* [Exercise details]:
Everything in the listing below needs to be retyped exactly.

* [Data supplied]:
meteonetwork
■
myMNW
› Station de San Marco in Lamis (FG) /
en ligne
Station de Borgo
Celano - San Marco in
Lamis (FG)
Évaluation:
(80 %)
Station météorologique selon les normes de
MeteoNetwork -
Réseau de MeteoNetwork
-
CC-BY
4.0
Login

* [Answer area]:
meteonetwork
■
myMNW
› Station de San Marco in Lamis (FG) /
en ligne
Station de Borgo
Celano - San Marco in
Lamis (FG)
Évaluation:
(80 %)
Station météorologique selon les normes de
MeteoNetwork -
Réseau de MeteoNetwork
-
CC-BY
4.0
Login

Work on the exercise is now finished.